§ **SUPPLIED TEXT**:
I then stayed on the rough road/ track I had originally been on and within a minute a trail runner came towards me. I asked her if I was on the Copper Creek trail and she said yes. So I knew where to go. All in all I had wasted at least an hour.

The real trail was wonderful. It was easy going until the last mile and passed through the best scenery. It wasn't much in the forest and there were high peaks all around. Everything was so green. The wild flowers were abundant and fairly tall (though not as tall as I had seen them on my previous visit to Crested Butte five years ago). There were five creek crossings in all, all ankle deep but I just walked through the water with not a care in the world. Other hikers had brought spare shoes, towels and other luxuries!

The final mile was steep and rougher, and in the forest so less enjoyable. I kept hoping to see the lake around the next switchback but it took its time. Eventually I reached it and it was one of the nicer ones of this trip. High mountains descended to the lake shores and there was a large grassy area for hikers to sit. Jutting into the lake was a promontory with a path to its highest point so that was the obvious place to rest and take in the sights. From here the lake appeared to be a horseshoe shape. The view was different in each direction: green mountainsides, talus slopes and a snow bowl.

I decided to run back down since the descent would be mostly gradual after the initial steep part. This was fun. I felt some drops of rain about ten minutes into the descent; that stopped, then half an hour later a real shower started. The rain felt nice and cooled me down. This also meant that I was wet all over rather than just my feet.

When I got to the sign where I had gone wrong I decided to write a note on one of the wilderness permit forms, just so the parks people would know about what I thought of their badly positioned sign. It was raining so I had difficulty writing. As I was trying to post the paper in the box some hikers came by needing permits. I explained what I was doing and one of them thought I was clearly nuts to think the trail behind the sign could be the Copper Lake trail; the other one was sympathetic. I had the impression they felt a lot better about me when they realised I had done the correct trail already.

§ **ACTIVITY A**:
Do these statements agree with the hike account? For each, answer yes or no and quote the words of the account that decide it. (i) The hiker made five creek crossings on the real trail. (ii) The final mile was easier than the rest of the trail. (iii) From the promontory, the lake looked round.

§ **AVAILABLE DATA**:
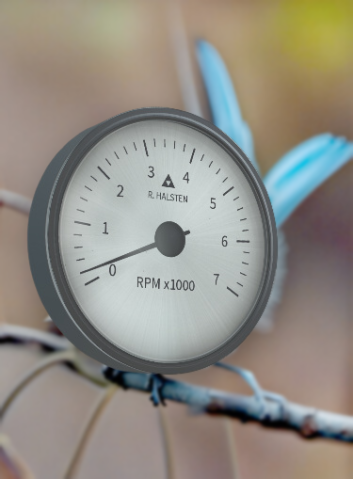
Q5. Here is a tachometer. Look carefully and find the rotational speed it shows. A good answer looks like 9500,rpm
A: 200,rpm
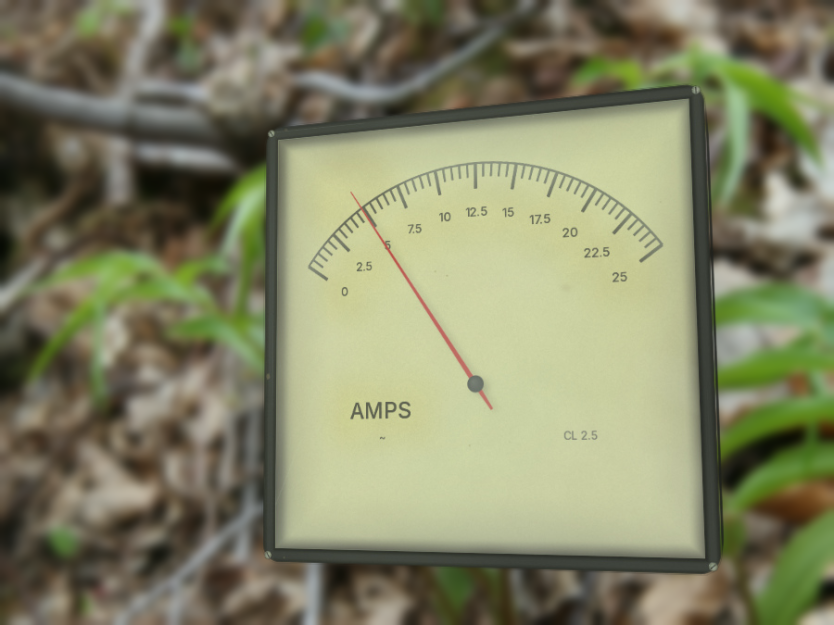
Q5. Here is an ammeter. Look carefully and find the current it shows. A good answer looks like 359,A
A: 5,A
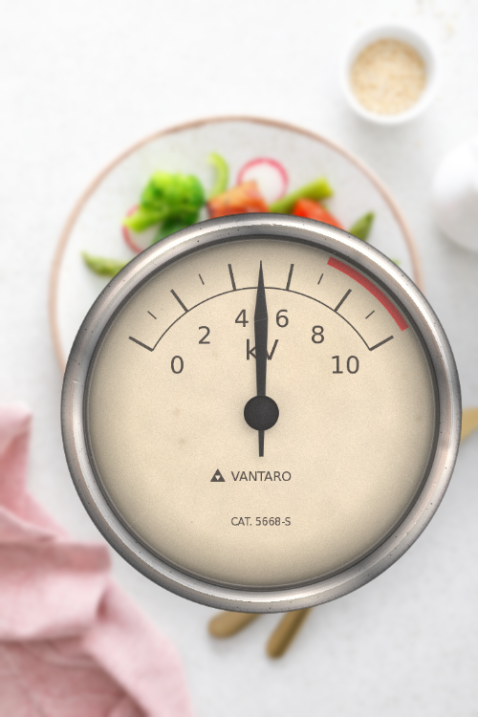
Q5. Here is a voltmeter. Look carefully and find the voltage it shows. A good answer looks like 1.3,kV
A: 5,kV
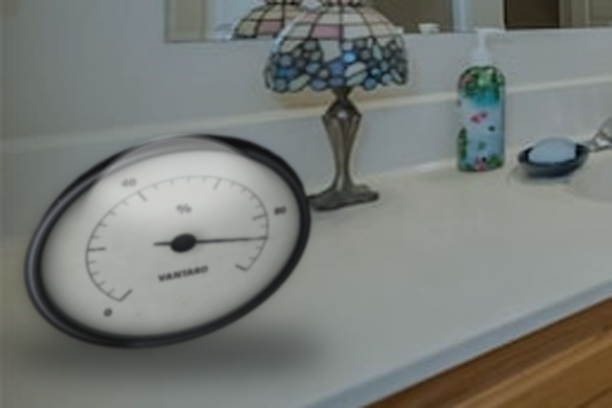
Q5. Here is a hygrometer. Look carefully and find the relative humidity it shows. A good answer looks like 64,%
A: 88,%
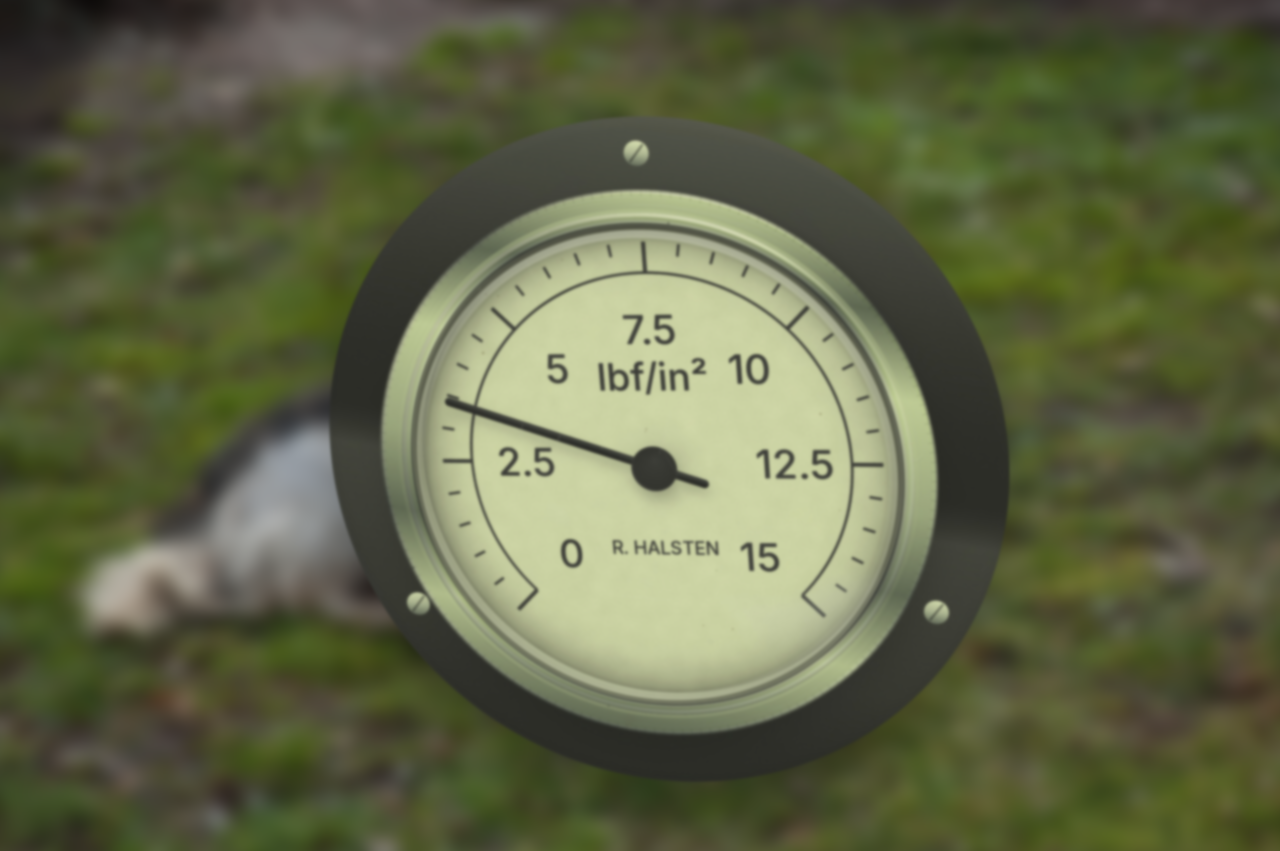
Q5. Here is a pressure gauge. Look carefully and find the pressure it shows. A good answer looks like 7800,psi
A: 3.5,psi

§ **ACTIVITY B**:
Reproduce the rows from the line with "Q5. Here is a voltmeter." through the end of the rows, including both ends, and leave out the pictures.

§ **REPLY A**:
(i) Yes: "There were five creek crossings in all"
(ii) No: "The final mile was steep and rougher"
(iii) No: "From here the lake appeared to be a horseshoe shape."

§ **REPLY B**:
Q5. Here is a voltmeter. Look carefully and find the voltage it shows. A good answer looks like 1.3,kV
A: 5,kV
Q5. Here is a hygrometer. Look carefully and find the relative humidity it shows. A good answer looks like 64,%
A: 88,%
Q5. Here is a pressure gauge. Look carefully and find the pressure it shows. A good answer looks like 7800,psi
A: 3.5,psi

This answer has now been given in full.